At the beginning of class, our Hebrew professor encouraged us to do a little bit of Hebrew every day. “If you really own this from the beginning,” he said, “you can look forward to hayamim hatovim — ‘the good days’ — when you can sit down (just you and that magic bible* they published in 2008) and read the scriptures in Hebrew.”
As I was struggling through a frustrating language exercise tonight — tired and achy from sitting at a desk and looking at a screen all day — I remembered that these days are hayamim hatovim. The good days are still to come, of course (where would we be without that eschatological day?) — but we must remember that everything, as Rilke says, is gestation and bringing forth. The inglorious toil of a dozen small, daily tasks — this is significant work that will bear fruit in time.

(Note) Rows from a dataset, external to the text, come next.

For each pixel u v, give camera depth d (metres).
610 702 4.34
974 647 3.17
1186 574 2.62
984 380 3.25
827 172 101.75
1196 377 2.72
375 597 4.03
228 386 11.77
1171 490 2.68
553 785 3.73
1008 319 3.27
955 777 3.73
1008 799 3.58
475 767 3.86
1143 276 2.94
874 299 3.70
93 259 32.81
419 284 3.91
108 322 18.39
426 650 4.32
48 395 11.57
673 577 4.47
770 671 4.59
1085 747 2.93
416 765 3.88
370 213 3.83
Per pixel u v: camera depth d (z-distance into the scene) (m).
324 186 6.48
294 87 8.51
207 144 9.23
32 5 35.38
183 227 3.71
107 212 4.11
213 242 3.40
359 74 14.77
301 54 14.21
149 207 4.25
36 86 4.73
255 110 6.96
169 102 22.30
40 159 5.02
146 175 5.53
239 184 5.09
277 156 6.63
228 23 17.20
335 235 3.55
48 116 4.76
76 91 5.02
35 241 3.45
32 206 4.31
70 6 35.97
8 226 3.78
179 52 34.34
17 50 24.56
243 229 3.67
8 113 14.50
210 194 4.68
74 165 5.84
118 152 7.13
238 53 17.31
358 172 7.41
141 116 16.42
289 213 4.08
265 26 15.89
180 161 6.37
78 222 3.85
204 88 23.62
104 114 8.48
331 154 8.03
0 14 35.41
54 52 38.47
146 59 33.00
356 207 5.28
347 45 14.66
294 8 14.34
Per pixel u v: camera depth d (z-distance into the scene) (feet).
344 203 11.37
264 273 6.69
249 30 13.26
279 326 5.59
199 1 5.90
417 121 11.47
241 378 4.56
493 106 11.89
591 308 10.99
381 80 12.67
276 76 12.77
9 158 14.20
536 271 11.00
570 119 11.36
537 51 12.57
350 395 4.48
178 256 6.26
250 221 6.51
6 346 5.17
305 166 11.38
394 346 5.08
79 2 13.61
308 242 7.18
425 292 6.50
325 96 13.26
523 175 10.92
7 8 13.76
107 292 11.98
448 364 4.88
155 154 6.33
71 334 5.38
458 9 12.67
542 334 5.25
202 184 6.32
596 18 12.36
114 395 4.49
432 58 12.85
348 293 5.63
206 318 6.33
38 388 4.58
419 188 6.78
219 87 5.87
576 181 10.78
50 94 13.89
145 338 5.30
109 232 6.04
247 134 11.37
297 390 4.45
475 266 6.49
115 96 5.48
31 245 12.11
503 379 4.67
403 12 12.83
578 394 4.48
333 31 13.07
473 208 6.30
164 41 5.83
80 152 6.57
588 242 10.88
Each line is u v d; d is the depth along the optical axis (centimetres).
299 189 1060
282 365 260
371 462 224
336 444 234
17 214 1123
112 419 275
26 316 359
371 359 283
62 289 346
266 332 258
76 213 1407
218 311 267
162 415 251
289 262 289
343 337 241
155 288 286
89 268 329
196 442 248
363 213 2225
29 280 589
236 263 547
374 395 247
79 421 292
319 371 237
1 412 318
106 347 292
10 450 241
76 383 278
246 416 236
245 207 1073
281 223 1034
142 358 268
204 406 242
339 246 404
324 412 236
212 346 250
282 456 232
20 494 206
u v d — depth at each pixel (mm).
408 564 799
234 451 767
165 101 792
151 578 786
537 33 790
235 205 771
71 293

In this present day of gestation, we must remember to consecrate our work to God, for he will make it good and bring everything to its fullness.
At the end of the work day, I am tempted to neglect the exercise of remembrance: to forget that the day is a good gift from God to be returned with thanksgiving. The days are hard. I am tired. I am tired of working full-time and trying to study and write with a headache. Progress is slow. But I am glad — glad for these days to learn the value of things and to love the days as they come.
We’re only a month and a half into Hebrew — but I’m pretty sure I’ve seen hayamim hatovim.